─── Extracted material ───

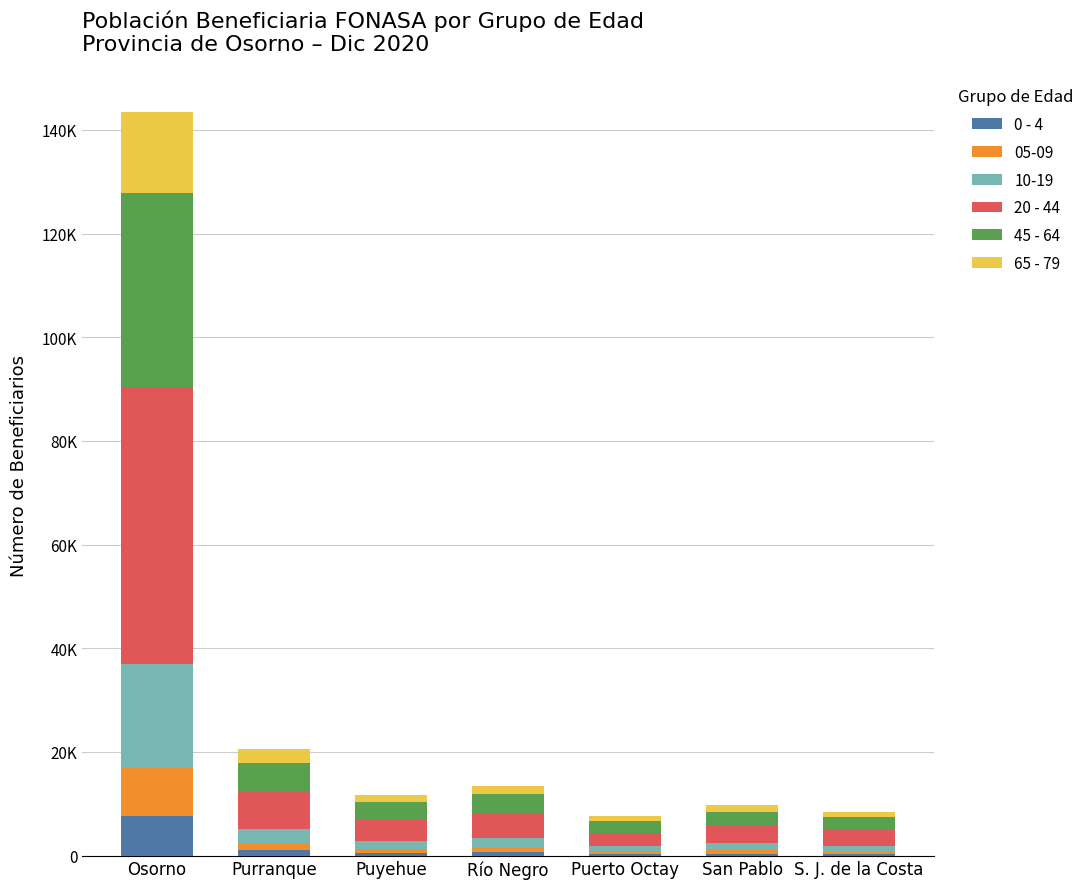

Are the bars horizontal?

No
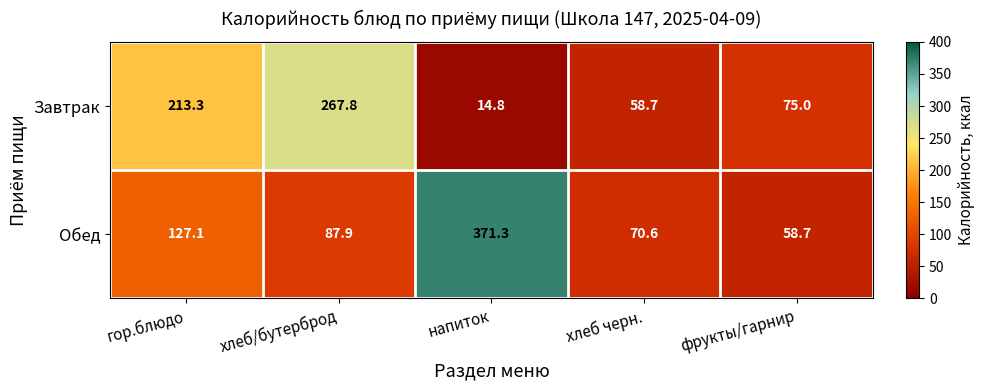

Count the number of data series in this chart.

2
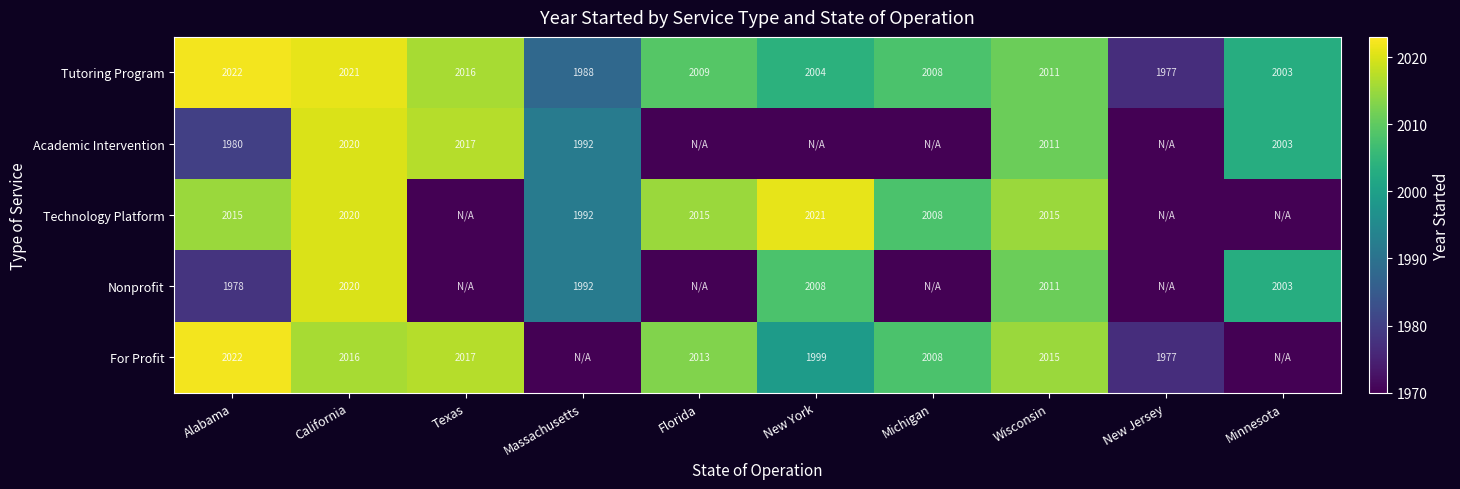

What is the average value of the Tutoring Program series?

2006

───

What the task requires >> Update the entries by replacing "chart" with "graph", keeping all other text unchanged. Leave the pictures out of your answer.

Reply to the task >>
Are the bars horizontal?

No

Count the number of data series in this graph.

2

What is the average value of the Tutoring Program series?

2006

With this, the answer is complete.